Below are the records. Transcribe them exactly.

-.-.-

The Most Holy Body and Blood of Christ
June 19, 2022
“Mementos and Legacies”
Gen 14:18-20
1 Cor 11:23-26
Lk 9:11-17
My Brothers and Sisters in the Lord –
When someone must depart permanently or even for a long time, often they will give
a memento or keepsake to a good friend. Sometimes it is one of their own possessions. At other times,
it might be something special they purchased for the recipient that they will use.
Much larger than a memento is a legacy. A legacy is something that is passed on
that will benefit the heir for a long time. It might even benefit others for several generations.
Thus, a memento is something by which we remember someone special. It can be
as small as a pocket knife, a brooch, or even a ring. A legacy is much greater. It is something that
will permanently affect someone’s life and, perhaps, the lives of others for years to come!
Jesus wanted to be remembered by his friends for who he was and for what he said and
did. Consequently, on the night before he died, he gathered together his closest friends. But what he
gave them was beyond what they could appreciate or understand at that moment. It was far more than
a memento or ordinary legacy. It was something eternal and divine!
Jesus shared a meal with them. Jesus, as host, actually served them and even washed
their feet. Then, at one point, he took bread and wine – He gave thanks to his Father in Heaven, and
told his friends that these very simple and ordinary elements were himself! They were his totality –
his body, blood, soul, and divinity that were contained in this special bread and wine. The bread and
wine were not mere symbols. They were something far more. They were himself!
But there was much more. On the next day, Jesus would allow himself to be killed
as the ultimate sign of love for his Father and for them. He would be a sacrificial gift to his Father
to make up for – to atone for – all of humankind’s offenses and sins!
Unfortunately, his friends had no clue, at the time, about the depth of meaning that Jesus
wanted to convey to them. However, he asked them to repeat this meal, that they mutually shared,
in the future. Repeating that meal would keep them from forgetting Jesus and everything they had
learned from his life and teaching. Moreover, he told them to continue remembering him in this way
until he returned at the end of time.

-.-.-

**RESPONSE**
The Most Holy Body and Blood of Christ
June 19, 2022
“Mementos and Legacies”
Gen 14:18-20
1 Cor 11:23-26
Lk 9:11-17
My Brothers and Sisters in the Lord –
When someone must depart permanently or even for a long time, often they will give
a memento or keepsake to a good friend. Sometimes it is one of their own possessions. At other times,
it might be something special they purchased for the recipient that they will use.
Much larger than a memento is a legacy. A legacy is something that is passed on
that will benefit the heir for a long time. It might even benefit others for several generations.
Thus, a memento is something by which we remember someone special. It can be
as small as a pocket knife, a brooch, or even a ring. A legacy is much greater. It is something that
will permanently affect someone’s life and, perhaps, the lives of others for years to come!
Jesus wanted to be remembered by his friends for who he was and for what he said and
did. Consequently, on the night before he died, he gathered together his closest friends. But what he
gave them was beyond what they could appreciate or understand at that moment. It was far more than
a memento or ordinary legacy. It was something eternal and divine!
Jesus shared a meal with them. Jesus, as host, actually served them and even washed
their feet. Then, at one point, he took bread and wine – He gave thanks to his Father in Heaven, and
told his friends that these very simple and ordinary elements were himself! They were his totality –
his body, blood, soul, and divinity that were contained in this special bread and wine. The bread and
wine were not mere symbols. They were something far more. They were himself!
But there was much more. On the next day, Jesus would allow himself to be killed
as the ultimate sign of love for his Father and for them. He would be a sacrificial gift to his Father
to make up for – to atone for – all of humankind’s offenses and sins!
Unfortunately, his friends had no clue, at the time, about the depth of meaning that Jesus
wanted to convey to them. However, he asked them to repeat this meal, that they mutually shared,
in the future. Repeating that meal would keep them from forgetting Jesus and everything they had
learned from his life and teaching. Moreover, he told them to continue remembering him in this way
until he returned at the end of time.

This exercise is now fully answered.